Mapping the Customer Journey: A 12-Object Schema for Full Lifecycle View
Priya Mehta
Austin, TX. RevOps Brief contributor
The 12-object schema is the answer to a question most RevOps leaders can't answer cleanly: "Show me the complete journey of a customer, from first anonymous visit to multi-product renewal, in a single system view."
Most CRM architectures can't do this because they were designed for Sales and then extended to handle everything else. The result is an Account record carrying data it was never designed to hold.
The Schema
1. Lead — The anonymous or partially-identified entry point. Converted to Contact on L2A match.
2. Account — The legal entity anchor. Parent-child hierarchy lives here. See Unified Account Record.
3. Contact — The individual. Owns communication history. May be associated with multiple Accounts.
4. Opportunity — The commercial event. Line Items attached for multi-product deals.
5. Campaign — The marketing touchpoint record. Powers multi-touch attribution.
6. Engagement — Custom object for meaningful interactions: demos, meetings, key calls. Captures quality, not just channel.
7. Workspace — The product instance. Source of product telemetry via Reverse ETL. See PLG schema design.
8. Subscription — The active contract. ARR, plan tier, billing cadence, seat count, start/end date.
9. Entitlement — Which features the Account can access.

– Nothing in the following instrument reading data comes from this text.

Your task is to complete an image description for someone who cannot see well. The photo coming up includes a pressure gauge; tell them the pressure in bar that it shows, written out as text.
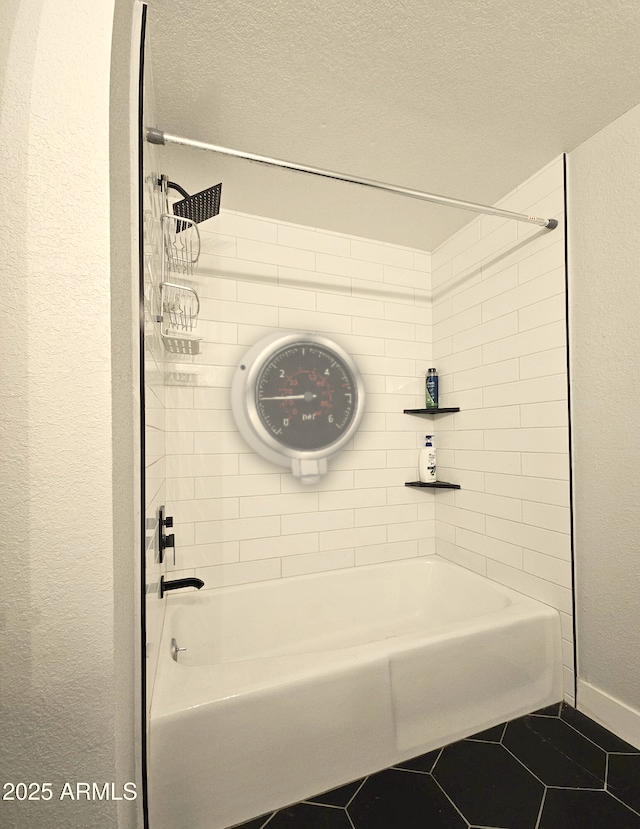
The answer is 1 bar
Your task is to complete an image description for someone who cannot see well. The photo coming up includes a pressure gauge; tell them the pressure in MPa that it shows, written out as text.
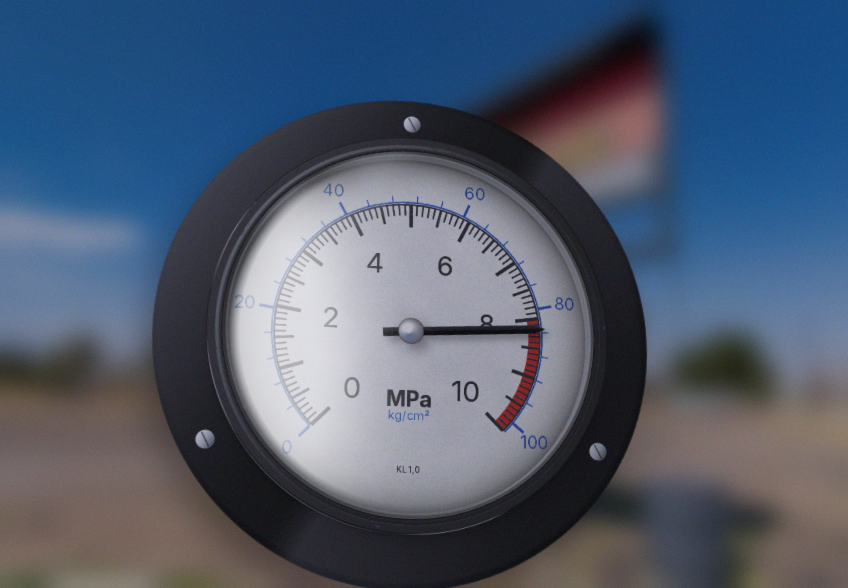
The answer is 8.2 MPa
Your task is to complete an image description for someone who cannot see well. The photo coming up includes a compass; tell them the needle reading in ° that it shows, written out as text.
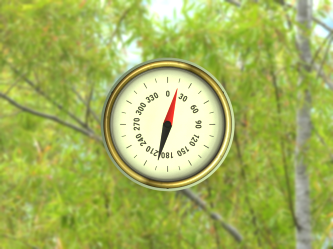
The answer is 15 °
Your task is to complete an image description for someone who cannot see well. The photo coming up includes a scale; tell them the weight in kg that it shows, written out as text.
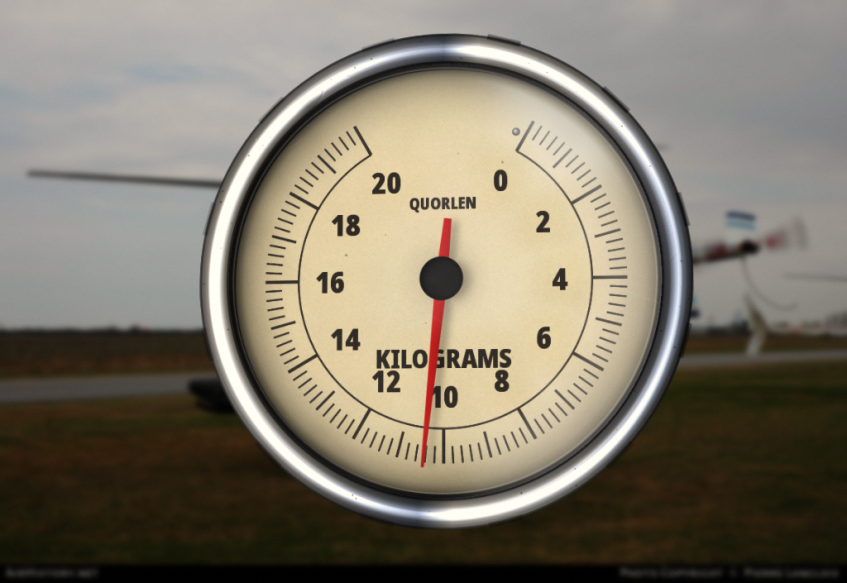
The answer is 10.4 kg
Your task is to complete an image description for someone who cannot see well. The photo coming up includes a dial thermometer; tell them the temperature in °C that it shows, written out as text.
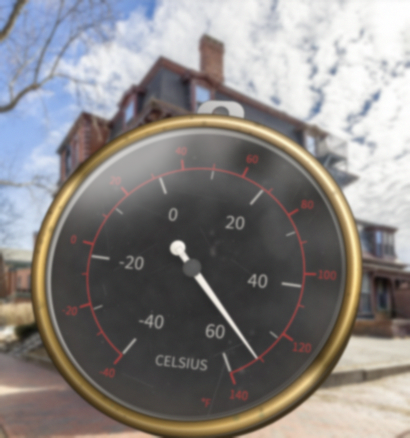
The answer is 55 °C
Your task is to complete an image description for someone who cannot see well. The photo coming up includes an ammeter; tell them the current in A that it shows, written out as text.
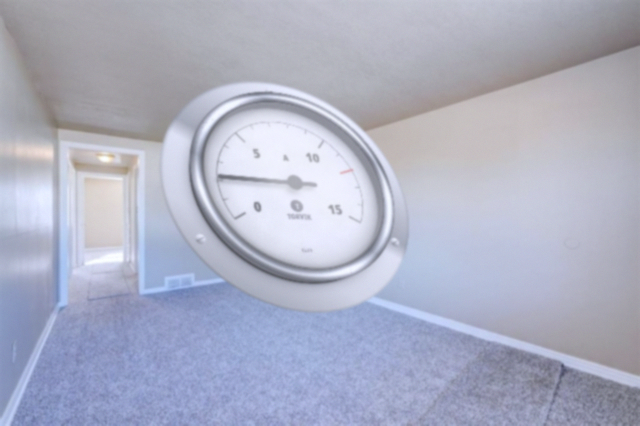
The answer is 2 A
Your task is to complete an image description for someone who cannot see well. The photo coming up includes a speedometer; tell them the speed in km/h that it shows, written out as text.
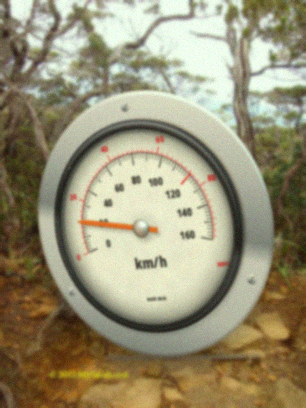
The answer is 20 km/h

Enables feature-gated expansion triggers.
10. Feedback — NPS, CSAT, and support ticket patterns at the Account level. Feeds the customer health score.
11. Partner — Tracks referral or agency partner relationships for accurate channel attribution.

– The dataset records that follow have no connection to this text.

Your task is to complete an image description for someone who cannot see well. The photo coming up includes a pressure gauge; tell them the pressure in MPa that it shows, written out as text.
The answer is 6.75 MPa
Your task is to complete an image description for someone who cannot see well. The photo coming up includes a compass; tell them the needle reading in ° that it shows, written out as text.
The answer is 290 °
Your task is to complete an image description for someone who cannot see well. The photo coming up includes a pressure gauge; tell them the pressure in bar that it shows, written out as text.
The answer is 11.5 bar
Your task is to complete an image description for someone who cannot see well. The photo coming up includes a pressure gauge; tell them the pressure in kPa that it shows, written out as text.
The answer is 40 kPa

12. Renewal — A distinct Opportunity type for the recurring commercial event, with expansion, contraction, and risk indicators.
Why 12 Objects?
Each represents a distinct relationship type with its own lifecycle, owners, and operational logic. Collapsing them destroys your ability to query and automate them independently. With this schema, you can answer: "Which acquisition channel produces the highest-retention, highest-expansion customers?" Without it, that's a hypothesis. With it, it's data.